Kitimat ticks over thanks to volunteers

Kitimat ticks over thanks to volunteers

Ex-Northern Sentinel publisher Sandra Dugdale cried every day for two weeks when she arrived in Kitimat from the United Kingdom in 1976.

Living in a trailer park looking after her two children while her husband Bob started his career as an electrician at Alcan, everything seemed hopeless.

“I phoned my mum and told her I wanted to go home. I cried every time I put the phone down after speaking with her,” said Sandra.

Bob had seen an advert calling for tradesmen to come to Canada to work at Alcan, and he signed a two-year contract and was promptly paid a $1,000 relocation fee to move Sandra, his seven-year-old son Robert and his three-year old daughter Emma to Canada.

Nearly 42 years later, Sandra and Bob are still in Kitimat, with no plans to leave.

“Kitimat gets into your blood. You get settled quickly here if you want to be,” said Sandra.

“At first you go stir crazy when you get to Kitimat, but when you go away for any length of time all you want to do is get back.

“I don’t feel threatened when I walk around town on my own. You can’t say that about many other communities in B.C.”

A book keeper by trade, Sandra landed her first job at the then Kitimat Hotel and the couple moved out of the trailer park into Haisla apartments. Bob had quickly adjusted to work, and took up fishing and hunting in his spare time.

“Kitimat was a very different town in 1976 – nobody walked and everybody who retired left town.”

Sandra started working at the golf club, where she also started playing golf, a sport which she played until recently when she smashed her shoulder, effectively ending her golfing.

Her entry to newspapers came in 1986 when a friend saw an advert in the Sentinel for an accountant to work in the front office at the newspaper.

“I met Miss McDonald, then owner Howard Mitchell’s sister-in-law. She told me I had to straighten out the books,” said Sandra.

At the time the Sentinel had its own press in the back of the building, printing the newspaper and commercial printing as well.

After getting the ship back onto an even keel, Sandra settled into a lengthy career at the Sentinel, becoming the newspaper’s first general manager in 1990.
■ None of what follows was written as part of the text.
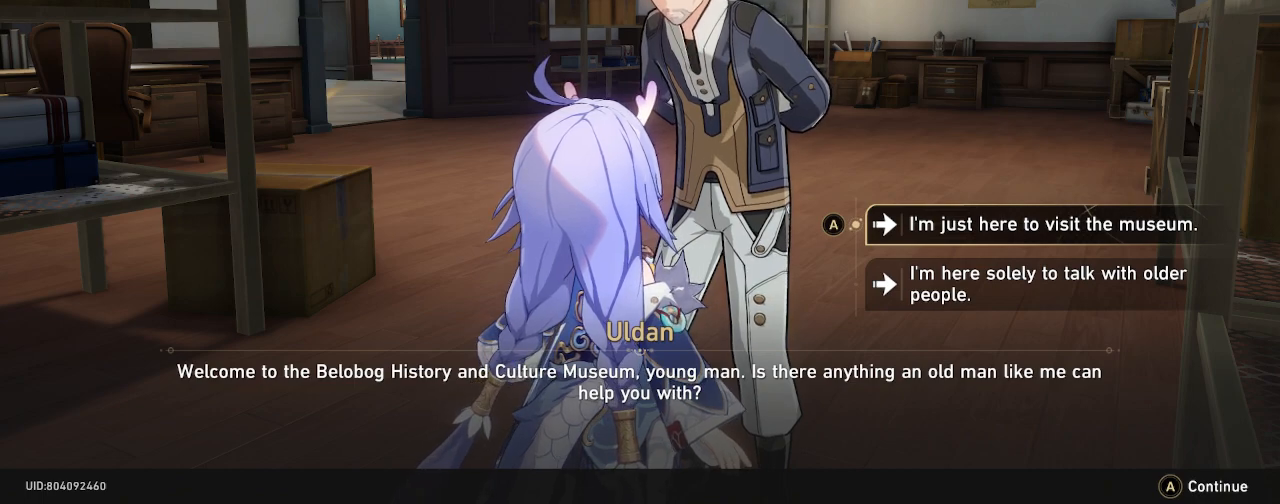
{"buttons": ["R2"], "left_stick": "center", "right_stick": "center", "events": []}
Black Press, the newspaper’s current owner, made numerous offers to purchase the Sentinel, which were rebuffed by Mitchell, until 1995 when he finally sold the newspaper.
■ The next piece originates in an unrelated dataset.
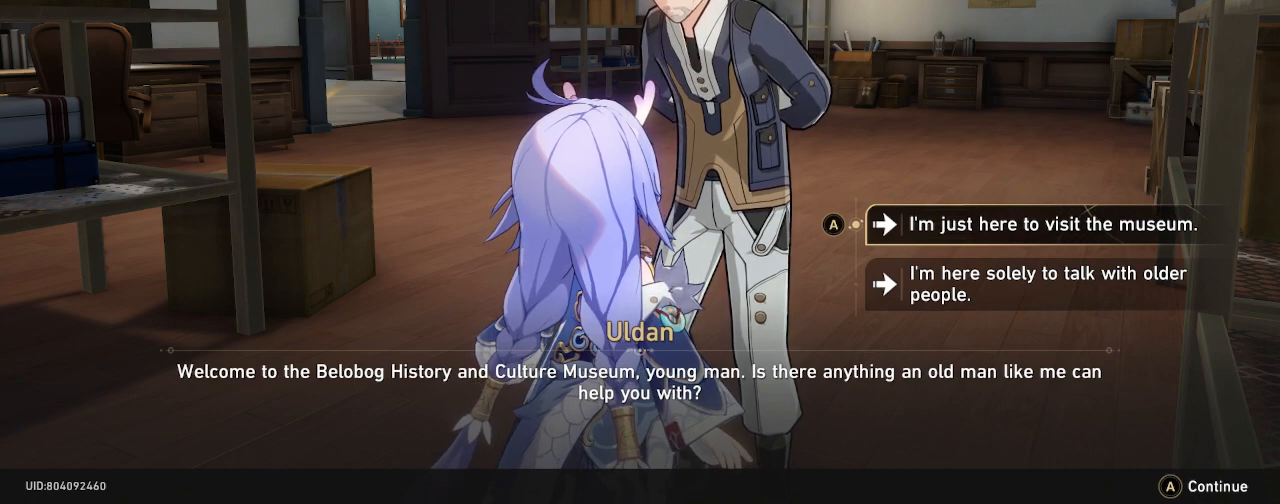
{"buttons": ["R2"], "left_stick": "center", "right_stick": "center", "events": []}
“Black Press wanted me to stay on after the sale went through, and they offered me the position of publisher. The newspaper had never had a publisher before,” said Sandra.
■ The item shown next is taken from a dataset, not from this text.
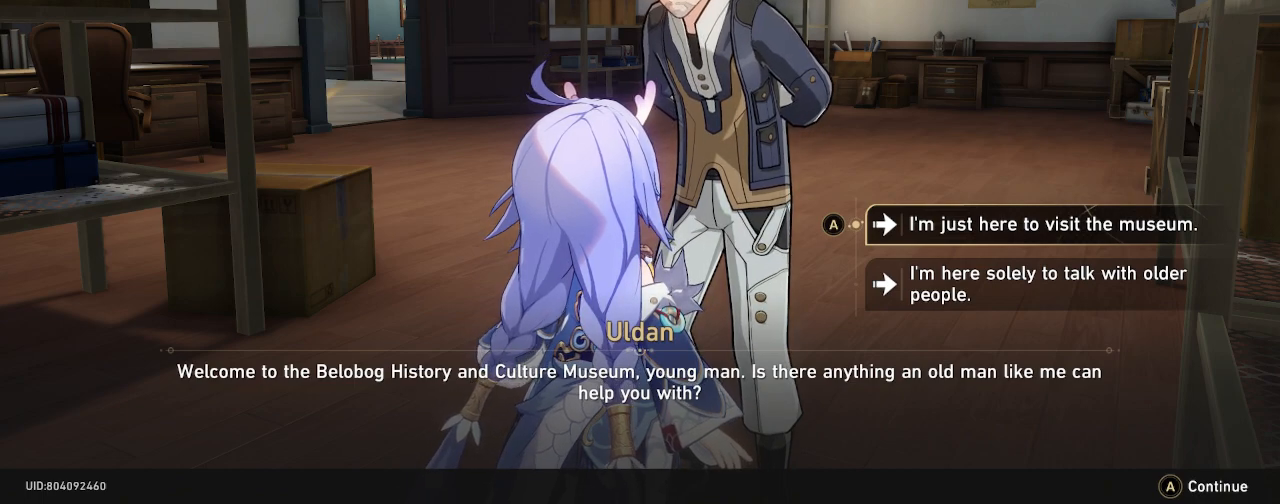
{"buttons": ["R2"], "left_stick": "center", "right_stick": "center", "events": []}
She said the Sentinel kept plodding along, growing and contracting along with Kitimat, until the newspaper was downsized, with printing of the newspaper moved to Williams Lake.

Kitimat was undergoing downsizing as well, with the loss of Methanex and Eurocan, a shrinking tax base and a dwindling community.

“All of a sudden, we were a one-industry town, and the importance of the symbiotic relationship between Kitimat and Alcan became even more apparent,” said Sandra. “Alcan has been the town’s backbone – even though a lot of people don’t like hearing it, without them we wouldn’t exist.”

She said it also became very apparent how important it was for residents and businesses to spend their money in Kitimat, to keep the money in the town.

When Alcan automated the Kemano power station, closing down the town in 2000, 176 families were suddenly left without a source of income.

“Everyone in Kitimat realized that what had happened in Kemano could also happen here,” said Sandra. “The saddest part of the bust was seeing two schools closing down in the community.”

Eventually, in 2010 when she’d had enough, she retired from the Sentinel and began volunteering. Tragedy stuck a year later when her daughter Emma died six months after having given birth to her daughter.

Even though her son-in-law and granddaughter moved out of Kitimat, she still regularly video chats with her granddaughter.

She now focuses on volunteering, something she says is vital for the town.

“Volunteers keep everything ticking over in Kitimat, even though there is a very small group of people who do all the work,” said Sandra.

“The expression goes: if you want something done, give it to someone to do who’s already busy.”

She said she tries not to do too much volunteering, in case she becomes jaded.